For small patches under 10 square feet (roughly a 3-by-3-foot area), you need three things:

  • Gloves that extend to mid-forearm, made from rubber, neoprene, nitrile, or PVC. Standard dish gloves aren’t enough when you’re working with bleach.
  • Goggles designed to seal against dust and small particles. Safety glasses with open vents won’t protect you.
  • An N-95 respirator, which filters out 95% of airborne particles. These are widely available at hardware stores.

For areas between 10 and 100 square feet, upgrade to a half-face or full-face air purifying respirator with P100 filter cartridges. Anything larger than 100 square feet typically calls for professional remediation with full protective equipment.

Chemicals You Should Never Mix With Bleach

This is the most dangerous mistake people make during mold cleanup. Mixing bleach with ammonia produces chloramine gas, which causes coughing, chest pain, and difficulty breathing. Mixing bleach with any acid, including vinegar, produces chlorine gas, which is even more immediately dangerous.

Both of these combinations can happen accidentally. Many glass cleaners and multi-surface sprays contain ammonia. Vinegar is a popular “natural” cleaner that people sometimes reach for alongside bleach, assuming the combination will be more effective. It won’t. It will make toxic gas. If you’ve already cleaned a surface with another product, rinse it thoroughly with plain water before applying your bleach solution.

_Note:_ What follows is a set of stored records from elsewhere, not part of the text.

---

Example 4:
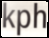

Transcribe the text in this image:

kph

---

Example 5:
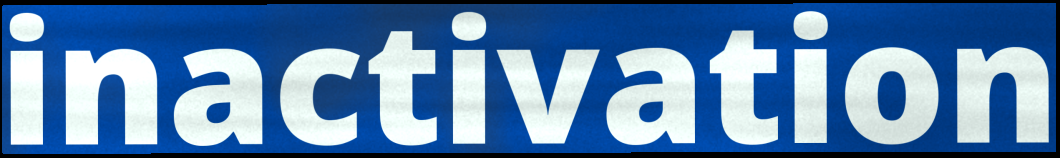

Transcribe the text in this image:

inactivation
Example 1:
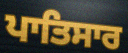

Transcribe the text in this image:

ਪਾਤਿਸਾਰ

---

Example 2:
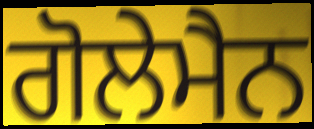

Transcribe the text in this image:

ਗੋਲੇਮੈਨ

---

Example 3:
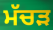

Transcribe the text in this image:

ਮੱਚੜ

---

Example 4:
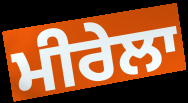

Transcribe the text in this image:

ਮੀਰੇਲਾ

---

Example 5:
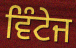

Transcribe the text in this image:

ਵਿੰਟੇਜ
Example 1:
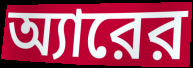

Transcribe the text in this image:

অ্যারের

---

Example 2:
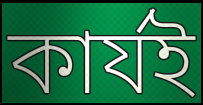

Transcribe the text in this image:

কার্যই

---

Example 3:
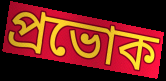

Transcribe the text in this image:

প্রভোক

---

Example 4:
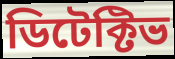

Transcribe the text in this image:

ডিটেক্টিভ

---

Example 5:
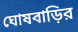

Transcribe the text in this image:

ঘোষবাড়ির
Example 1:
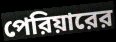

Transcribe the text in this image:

পেরিয়ারের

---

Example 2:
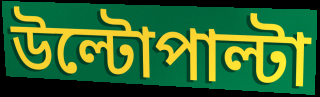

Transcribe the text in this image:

উল্টোপাল্টা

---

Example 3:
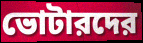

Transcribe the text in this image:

ভোটারদের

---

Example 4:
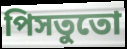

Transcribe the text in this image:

পিসতুতো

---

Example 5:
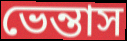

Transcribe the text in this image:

ভেন্তাস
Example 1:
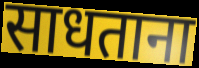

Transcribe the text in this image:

साधताना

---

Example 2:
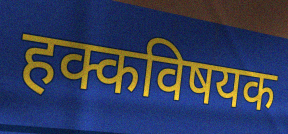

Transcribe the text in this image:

हक्कविषयक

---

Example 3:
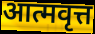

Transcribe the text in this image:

आत्मवृत्त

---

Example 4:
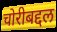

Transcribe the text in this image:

चोरीबद्दल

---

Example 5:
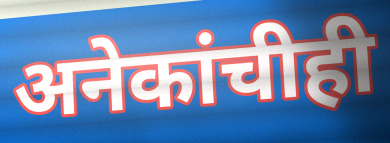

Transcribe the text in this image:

अनेकांचीही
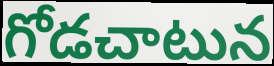
గోడచాటున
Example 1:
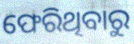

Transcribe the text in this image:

ଫେରିଥିବାରୁ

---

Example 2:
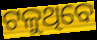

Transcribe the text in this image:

ଟଳୁଥିବେ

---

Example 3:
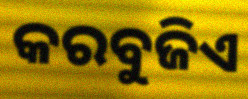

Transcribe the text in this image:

କରବୁଜିଏ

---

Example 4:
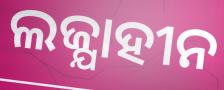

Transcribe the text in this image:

ଲଜ୍ଯାହୀନ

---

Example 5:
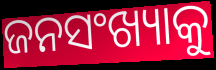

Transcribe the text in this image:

ଜନସଂଖ୍ୟାକୁ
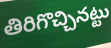
తిరిగొచ్చినట్టు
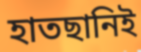
হাতছানিই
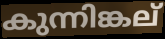
കുന്നിങ്കല്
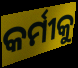
କର୍ମୀକୁ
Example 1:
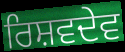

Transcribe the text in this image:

ਰਿਸ਼ਵਦੇਵ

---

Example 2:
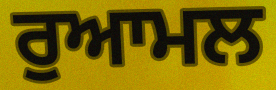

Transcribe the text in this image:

ਰੁਆਮਲ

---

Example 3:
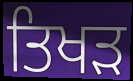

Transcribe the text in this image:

ਤਿਖੜ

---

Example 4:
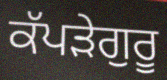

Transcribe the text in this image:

ਕੱਪੜੇਗੁਰੂ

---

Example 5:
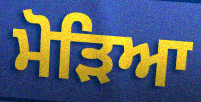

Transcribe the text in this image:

ਮੋੜਿਆ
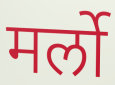
मर्लो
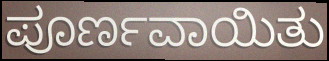
ಪೂರ್ಣವಾಯಿತು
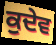
ਕੁਦੇਵ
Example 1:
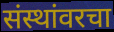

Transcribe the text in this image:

संस्थांवरचा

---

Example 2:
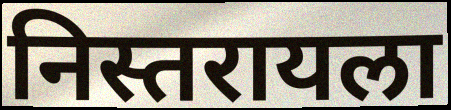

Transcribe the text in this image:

निस्तरायला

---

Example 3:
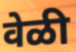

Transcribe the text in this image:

वेळी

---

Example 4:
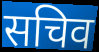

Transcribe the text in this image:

सचिव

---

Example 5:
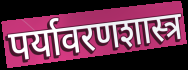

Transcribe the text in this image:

पर्यावरणशास्त्र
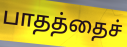
பாதத்தைச்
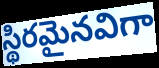
స్థిరమైనవిగా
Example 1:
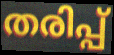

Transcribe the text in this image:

തരിപ്പ്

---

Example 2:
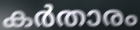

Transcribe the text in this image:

കർതാരം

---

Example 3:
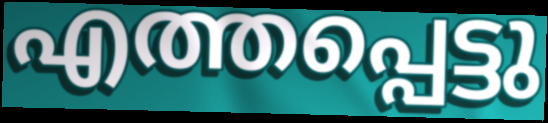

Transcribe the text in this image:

എത്തപ്പെട്ടു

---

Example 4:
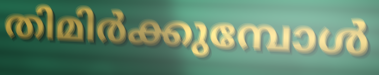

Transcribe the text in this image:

തിമിർക്കുമ്പോൾ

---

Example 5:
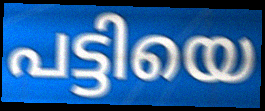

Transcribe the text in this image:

പട്ടിയെ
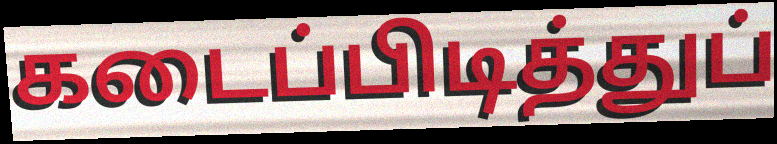
கடைப்பிடித்துப்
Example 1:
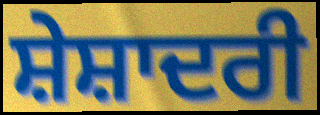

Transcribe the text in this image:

ਸ਼ੇਸ਼ਾਦਰੀ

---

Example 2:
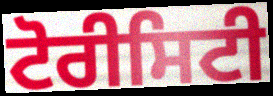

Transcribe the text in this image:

ਟੋਰੀਸਿਟੀ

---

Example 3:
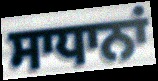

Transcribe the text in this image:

ਸਾਧਾਨਾਂ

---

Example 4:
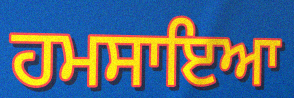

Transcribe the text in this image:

ਹਮਸਾਇਆ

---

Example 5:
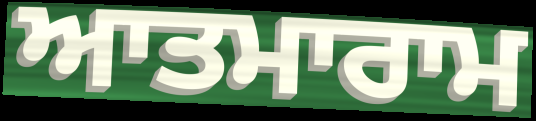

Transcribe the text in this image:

ਆਤਮਾਰਾਮ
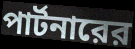
পার্টনারের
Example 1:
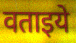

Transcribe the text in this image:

वताइये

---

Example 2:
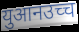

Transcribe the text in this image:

युआनउच्च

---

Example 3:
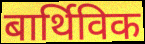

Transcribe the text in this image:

बार्थिविक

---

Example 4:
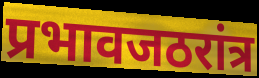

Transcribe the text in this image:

प्रभावजठरांत्र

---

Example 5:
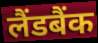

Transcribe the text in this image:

लैंडबैंक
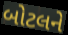
બોટલને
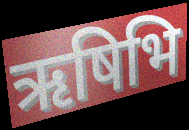
ऋषिभि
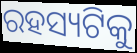
ରହସ୍ୟଟିକୁ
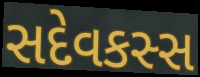
સદેવકસ્સ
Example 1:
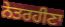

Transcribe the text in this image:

ਨੇਤਰਹੀਣਾ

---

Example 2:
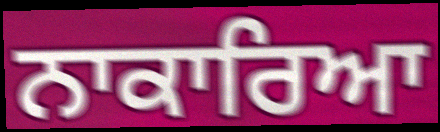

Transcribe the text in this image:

ਨਾਕਾਰਿਆ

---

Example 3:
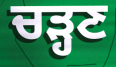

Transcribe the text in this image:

ਚੜ੍ਹਣ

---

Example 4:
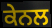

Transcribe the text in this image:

ਕੇਨਲ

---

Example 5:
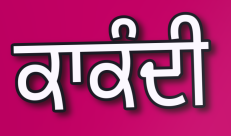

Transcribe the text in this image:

ਕਾਕੰਦੀ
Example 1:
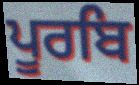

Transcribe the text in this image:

ਪੂਰਬਿ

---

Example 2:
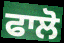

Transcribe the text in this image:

ਫਾਲੋ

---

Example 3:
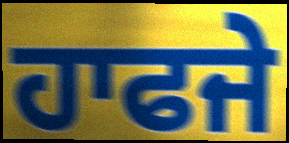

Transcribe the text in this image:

ਹਾਫਜੇ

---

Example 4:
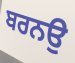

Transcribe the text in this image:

ਬਰਨਉ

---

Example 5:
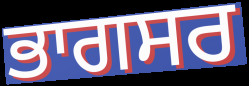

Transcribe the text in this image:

ਭਾਗਸਰ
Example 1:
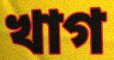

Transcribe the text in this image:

খাগ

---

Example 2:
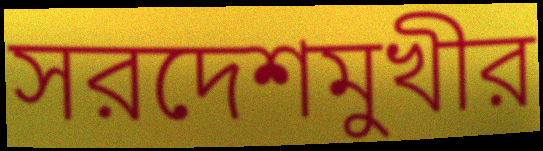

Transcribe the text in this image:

সরদেশমুখীর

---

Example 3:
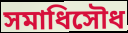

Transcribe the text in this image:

সমাধিসৌধ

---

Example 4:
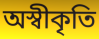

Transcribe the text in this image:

অস্বীকৃতি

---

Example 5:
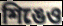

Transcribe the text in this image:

শিঙেও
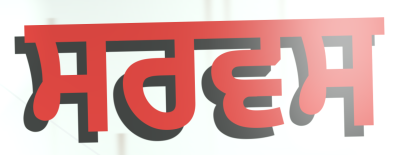
ਸਰਵਸ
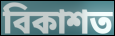
বিকাশত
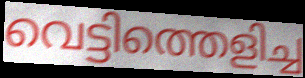
വെട്ടിത്തെളിച്ച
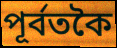
পূৰ্বতকৈ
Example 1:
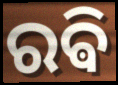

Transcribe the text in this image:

ରଵି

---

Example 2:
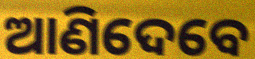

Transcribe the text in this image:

ଆଣିଦେବେ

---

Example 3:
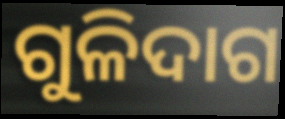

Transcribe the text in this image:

ଗୁଳିଦାଗ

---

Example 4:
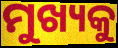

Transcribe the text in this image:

ମୁଖ୍ୟକୁ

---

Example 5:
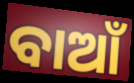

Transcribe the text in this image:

ବାଆଁ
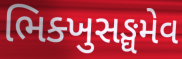
ભિક્ખુસઙ્ઘમેવ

Work in a well-ventilated space whenever you use bleach. Open windows, run exhaust fans, and take breaks in fresh air if you start to feel lightheaded or notice throat irritation.

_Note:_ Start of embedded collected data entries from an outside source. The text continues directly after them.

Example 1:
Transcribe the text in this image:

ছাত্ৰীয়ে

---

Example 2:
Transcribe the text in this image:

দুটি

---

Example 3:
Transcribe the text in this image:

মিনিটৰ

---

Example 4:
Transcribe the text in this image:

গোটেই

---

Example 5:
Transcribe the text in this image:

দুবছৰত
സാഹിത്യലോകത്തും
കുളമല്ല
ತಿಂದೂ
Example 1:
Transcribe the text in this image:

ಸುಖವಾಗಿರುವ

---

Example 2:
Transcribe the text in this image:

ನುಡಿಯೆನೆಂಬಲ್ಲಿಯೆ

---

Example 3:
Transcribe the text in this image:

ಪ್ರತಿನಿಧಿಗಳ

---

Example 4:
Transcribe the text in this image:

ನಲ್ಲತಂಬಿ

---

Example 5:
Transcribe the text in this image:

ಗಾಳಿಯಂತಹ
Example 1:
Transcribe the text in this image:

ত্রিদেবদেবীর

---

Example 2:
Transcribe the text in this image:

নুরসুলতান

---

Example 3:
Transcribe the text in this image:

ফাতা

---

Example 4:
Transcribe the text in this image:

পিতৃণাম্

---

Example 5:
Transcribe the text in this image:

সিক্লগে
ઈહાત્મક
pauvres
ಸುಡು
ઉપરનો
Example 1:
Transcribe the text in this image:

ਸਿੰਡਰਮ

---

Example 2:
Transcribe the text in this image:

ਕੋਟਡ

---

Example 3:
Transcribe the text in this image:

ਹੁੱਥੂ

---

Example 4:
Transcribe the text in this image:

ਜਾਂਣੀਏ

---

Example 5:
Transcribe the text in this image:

Fixing the Moisture Problem

Bleach kills the mold that’s already there, but mold returns within days or weeks if the underlying moisture isn’t fixed. Mold needs dampness to grow, and no amount of bleach changes that equation. After cleaning, dry the area as quickly as possible using fans, dehumidifiers, or open airflow. Then figure out where the moisture is coming from: a leaking pipe, poor ventilation, condensation, or water intrusion from outside. Until that source is addressed, you’ll be repeating the same cleanup on the same schedule indefinitely.